Measure & audit

How to measure AI brand mentions

A practical method for counting how often, where and how favourably AI engines mention your brand — and how to avoid the detection errors that quietly distort the numbers.

How do you measure brand mentions in AI answers?

Sample AI engines with a fixed query panel, detect your brand and its aliases and products in each answer with word-boundary matching, then count mentions, citations and sentiment, aggregating across multiple runs for a stable rate.

Foundations

What counts as a mention

Measuring mentions starts with a clear definition of what you are counting.

A mention is any appearance of your brand in an answer’s text. That includes the exact name, common short forms, product names and acquired-brand names — anything a model might use to refer to you. Defining this set is the first design decision.

A mention is distinct from a citation. A citation is when your domain is listed as a source the engine relied on; a mention can occur with no link at all. Tracking both separately prevents conflating "talked about" with "used as a source".

Position and sentiment add nuance. Being named first and positively in an answer is worth more than a neutral aside near the end, so a complete measurement records where and how you appear, not just whether you do.

Detection

Detecting mentions accurately

Most measurement error lives in detection. Two opposite mistakes distort counts.
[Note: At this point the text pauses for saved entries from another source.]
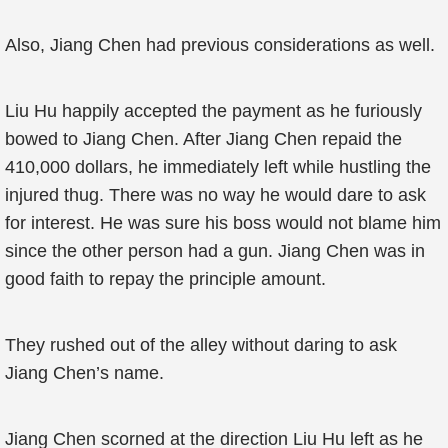
Also, Jiang Chen had previous considerations as well.
Liu Hu happily accepted the payment as he furiously
bowed to Jiang Chen. After Jiang Chen repaid the
410,000 dollars, he immediately left while hustling the
injured thug. There was no way he would dare to ask
for interest. He was sure his boss would not blame him
since the other person had a gun. Jiang Chen was in
good faith to repay the principle amount.
They rushed out of the alley without daring to ask
Jiang Chen’s name.
Jiang Chen scorned at the direction Liu Hu left as he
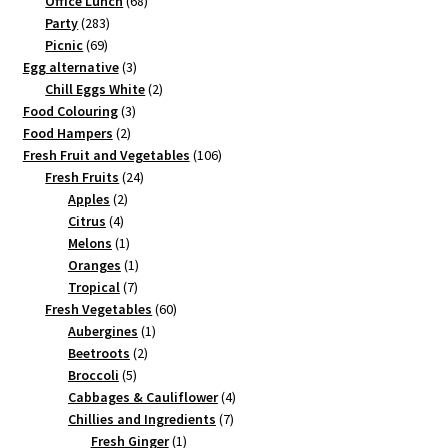
Office Lunch
68
283
products
Party
283
69
products
Picnic
69
products
3
Egg alternative
3
products
2
Chill Eggs White
2
3
products
Food Colouring
3
2
products
Food Hampers
2
products
106
Fresh Fruit and Vegetables
106
24
products
Fresh Fruits
24
2
products
Apples
2
4
products
Citrus
4
products
1
Melons
1
product
1
Oranges
1
7
product
Tropical
7
products
60
Fresh Vegetables
60
1
products
Aubergines
1
2
product
Beetroots
2
5
products
Broccoli
5
products
4
Cabbages & Cauliflower
4
7
products
Chillies and Ingredients
7
1
products
Fresh Ginger
1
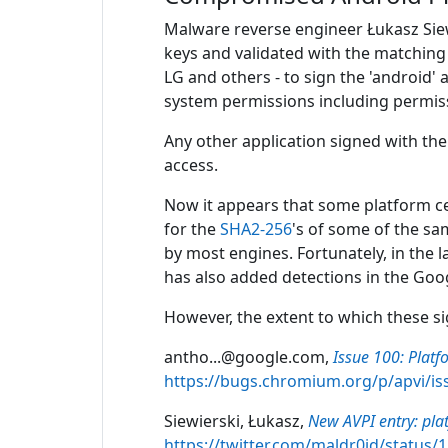
Malware reverse engineer Łukasz Siew
keys and validated with the matchin
LG and others - to sign the 'android'
system permissions including permiss
Any other application signed with the 
access.
Now it appears that some platform ce
for the
SHA2-256
's of some of the s
by most engines. Fortunately, in the 
has also added detections in the Googl
However, the extent to which these s
antho...@google.com,
Issue 100: Platf
https://bugs.chromium.org/p/apvi/is
Siewierski, Łukasz,
New AVPI entry: pla
https://twitter.com/maldr0id/status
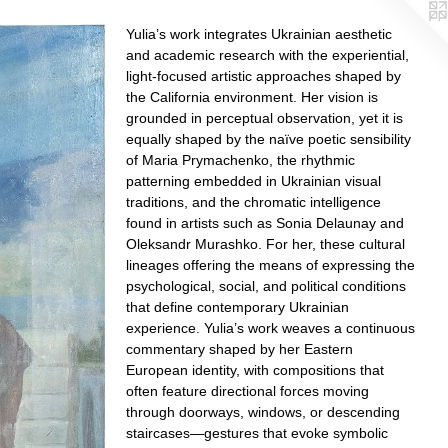
Yulia’s work integrates Ukrainian aesthetic
and academic research with the experiential,
light-focused artistic approaches shaped by
the California environment. Her vision is
grounded in perceptual observation, yet it is
equally shaped by the naïve poetic sensibility
of Maria Prymachenko, the rhythmic
patterning embedded in Ukrainian visual
traditions, and the chromatic intelligence
found in artists such as Sonia Delaunay and
Oleksandr Murashko. For her, these cultural
lineages offering the means of expressing the
psychological, social, and political conditions
that define contemporary Ukrainian
experience. Yulia’s work weaves a continuous
commentary shaped by her Eastern
European identity, with compositions that
often feature directional forces moving
through doorways, windows, or descending
staircases—gestures that evoke symbolic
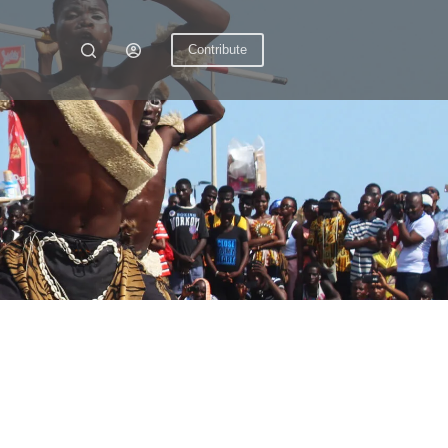
Contribute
Under-counting comes from matching only the exact legal name. Engines use short names and product names, so a narrow matcher misses real mentions and makes you look more invisible than you are. Maintain an alias and product list.

Over-counting comes from naive substring matching that flags coincidental text, or from counting the same answer many times. Word-boundary matching and de-duplication keep the count honest.
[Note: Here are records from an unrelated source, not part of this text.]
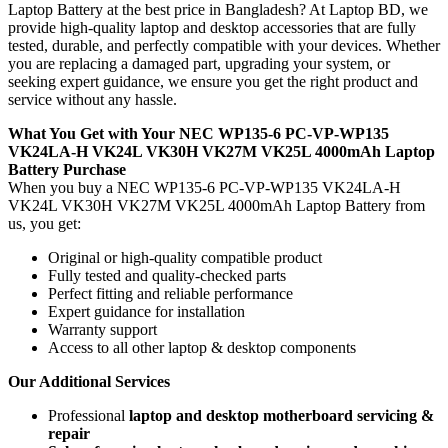
Laptop Battery
at the best price in Bangladesh? At Laptop BD, we
provide high-quality laptop and desktop accessories that are fully
tested, durable, and perfectly compatible with your devices. Whether
you are replacing a damaged part, upgrading your system, or
seeking expert guidance, we ensure you get the right product and
service without any hassle.
What You Get with Your NEC WP135-6 PC-VP-WP135
VK24LA-H VK24L VK30H VK27M VK25L 4000mAh Laptop
Battery
Purchase
When you buy a NEC WP135-6 PC-VP-WP135 VK24LA-H
VK24L VK30H VK27M VK25L 4000mAh Laptop Battery
from
us, you get:
Original or high-quality compatible product
Fully tested and quality-checked parts
Perfect fitting and reliable performance
Expert guidance for installation
Warranty support
Access to all other laptop & desktop components
Our Additional Services
Professional
laptop and desktop motherboard servicing &
repair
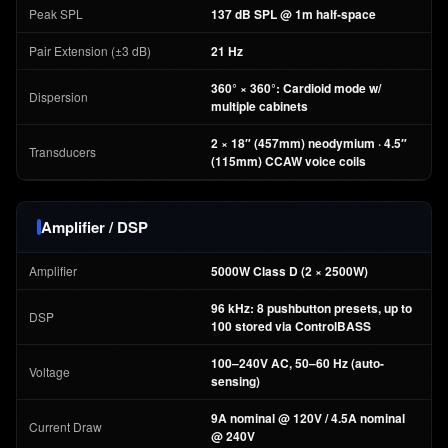
Peak SPL
137 dB SPL @ 1m half-space
Pair Extension (±3 dB)
21 Hz
360° × 360°: Cardioid mode w/
Dispersion
multiple cabinets
2 × 18″ (457mm) neodymium · 4.5″
Transducers
(115mm) CCAW voice coils
Amplifier / DSP
Amplifier
5000W Class D (2 × 2500W)
96 kHz: 8 pushbutton presets, up to
DSP
100 stored via ControlBASS
100–240V AC, 50–60 Hz (auto-
Voltage
sensing)
9A nominal @ 120V / 4.5A nominal
Current Draw
@ 240V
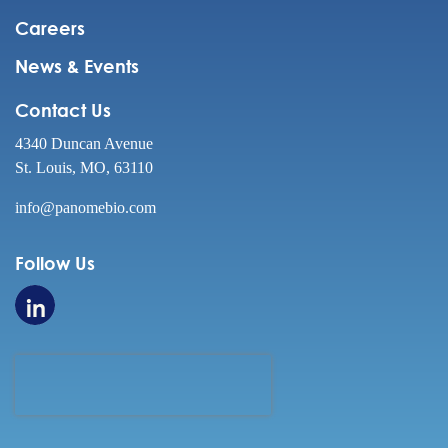
Careers
News & Events
Contact Us
4340 Duncan Avenue
St. Louis, MO, 63110
info@panomebio.com
Follow Us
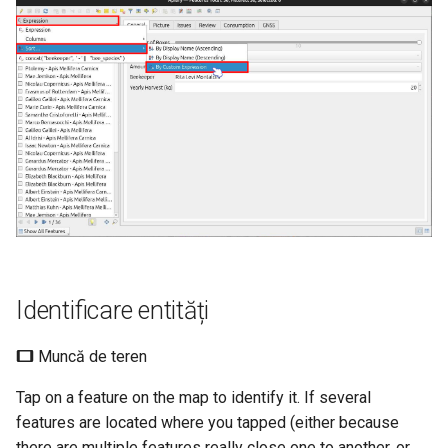
Identificare entități
Muncă de teren
Tap on a feature on the map to identify it. If several
features are located where you tapped (either because
there are multiple features really close one to another, or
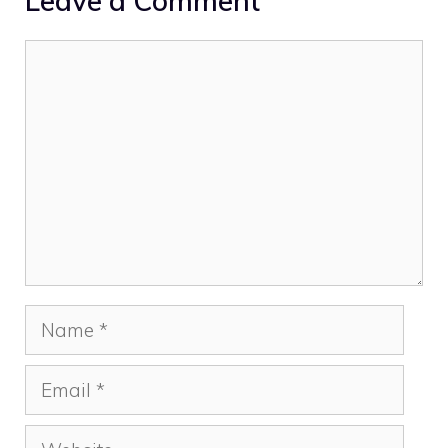
Leave a Comment
Comment
Name
Email
Website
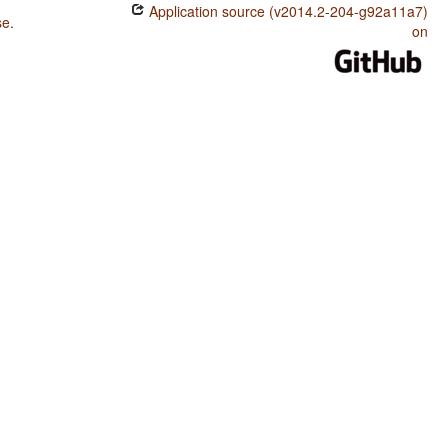
Application source (v2014.2-204-g92a11a7)
se
.
on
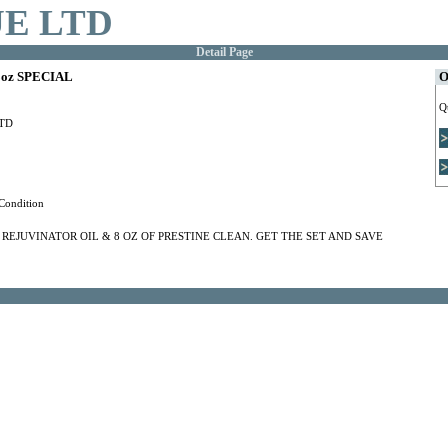
E LTD
Detail Page
oz SPECIAL
O
Q
TD
Condition
F REJUVINATOR OIL & 8 OZ OF PRESTINE CLEAN. GET THE SET AND SAVE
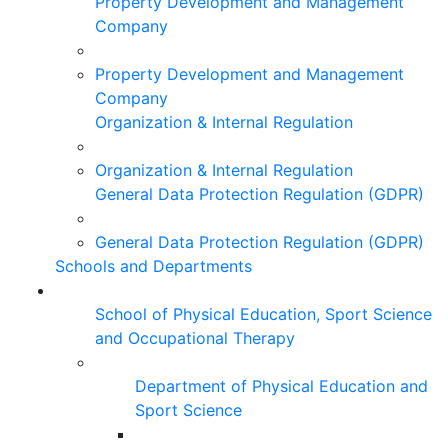
Property Development and Management
Company
Property Development and Management
Company
Organization & Internal Regulation
Organization & Internal Regulation
General Data Protection Regulation (GDPR)
General Data Protection Regulation (GDPR)
Schools and Departments
School of Physical Education, Sport Science
and Occupational Therapy
Department of Physical Education and
Sport Science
Sentiment and context need care too. Automated sentiment should be sanity-checked, because a brand can be mentioned as a cautionary example, which is presence but not endorsement.

Sampling

Sampling and aggregation

Because AI answers vary, a single response is not a measurement.

Run each query several times per engine and compute a mention rate — the share of runs in which you appear — rather than a yes or no from one answer. Retain the variance so you know how stable the rate is.
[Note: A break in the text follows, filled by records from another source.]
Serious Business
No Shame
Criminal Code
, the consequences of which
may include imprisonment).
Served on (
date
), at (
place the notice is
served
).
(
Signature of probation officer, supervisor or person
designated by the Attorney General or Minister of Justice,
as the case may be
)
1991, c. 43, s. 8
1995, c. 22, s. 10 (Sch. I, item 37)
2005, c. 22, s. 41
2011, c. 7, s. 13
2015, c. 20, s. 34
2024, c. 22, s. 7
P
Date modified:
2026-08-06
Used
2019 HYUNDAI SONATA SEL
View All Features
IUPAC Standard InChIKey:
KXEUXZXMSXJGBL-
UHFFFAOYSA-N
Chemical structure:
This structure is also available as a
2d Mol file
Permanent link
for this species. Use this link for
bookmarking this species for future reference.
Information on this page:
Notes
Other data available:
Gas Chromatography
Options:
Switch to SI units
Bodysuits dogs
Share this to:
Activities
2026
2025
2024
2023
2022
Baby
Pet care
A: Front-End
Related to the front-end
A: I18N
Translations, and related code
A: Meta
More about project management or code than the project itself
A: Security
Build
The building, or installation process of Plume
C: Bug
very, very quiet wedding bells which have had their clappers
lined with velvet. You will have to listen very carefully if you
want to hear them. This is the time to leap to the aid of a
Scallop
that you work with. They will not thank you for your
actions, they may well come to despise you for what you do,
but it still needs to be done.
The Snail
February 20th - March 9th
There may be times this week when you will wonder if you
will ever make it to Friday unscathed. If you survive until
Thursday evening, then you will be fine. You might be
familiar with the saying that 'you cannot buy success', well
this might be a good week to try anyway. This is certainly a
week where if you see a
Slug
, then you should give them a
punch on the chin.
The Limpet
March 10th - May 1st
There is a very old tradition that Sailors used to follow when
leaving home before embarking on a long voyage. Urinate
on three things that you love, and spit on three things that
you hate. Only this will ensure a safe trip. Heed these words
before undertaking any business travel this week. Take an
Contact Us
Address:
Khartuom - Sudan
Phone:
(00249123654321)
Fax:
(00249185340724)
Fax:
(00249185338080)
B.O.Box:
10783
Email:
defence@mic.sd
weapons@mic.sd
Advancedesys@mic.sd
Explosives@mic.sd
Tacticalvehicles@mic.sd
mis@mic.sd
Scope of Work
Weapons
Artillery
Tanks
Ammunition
Aggregate across the query panel and across engines deliberately, keeping per-engine and per-query views. A blended number hides the fact that you may be strong on one engine and absent on another.

Hold the panel and method constant over time. Comparable readings turn raw counts into a trend you can act on and report with confidence.

One option

How SkuLift measures mentions

SkuLift implements this method as one option.

It samples each query multiple times per engine, detects mentions and citations with configurable aliases and products and word-boundary matching, estimates sentiment, and links every count back to the raw answer so you can verify it.

The mentions roll up into share-of-voice and a visibility pyramid, and re-measurement after you change content shows whether your mention rate actually moved — closing the loop from counting to improving.

FAQ

Frequently asked questions

What is the difference between a mention and a citation?

A mention is your brand appearing anywhere in an answer’s text, with or without a link. A citation is your domain being listed as a source the engine used. You can be mentioned without being cited and, less often, cited without a prominent mention. Track both separately.

Why do I need to count multiple runs of the same query?

Because generative answers vary between runs. One response can include you and the next can omit you. Sampling each query several times and computing a mention rate gives a stable measure with a sense of variance, whereas a single answer is anecdote, not data.

How do aliases affect mention counts?

Heavily. Engines refer to brands by short names, product names and former names. If your matcher only looks for the exact legal name, it under-counts real mentions and understates your visibility. Maintaining an accurate alias and product list is essential to honest measurement.

Can I trust automated sentiment on mentions?

Use it as a guide, not gospel. Automated sentiment is helpful at scale but can misread context — for instance a brand named as a cautionary example reads as presence, not endorsement. Spot-check sentiment against the raw answers, especially on important queries.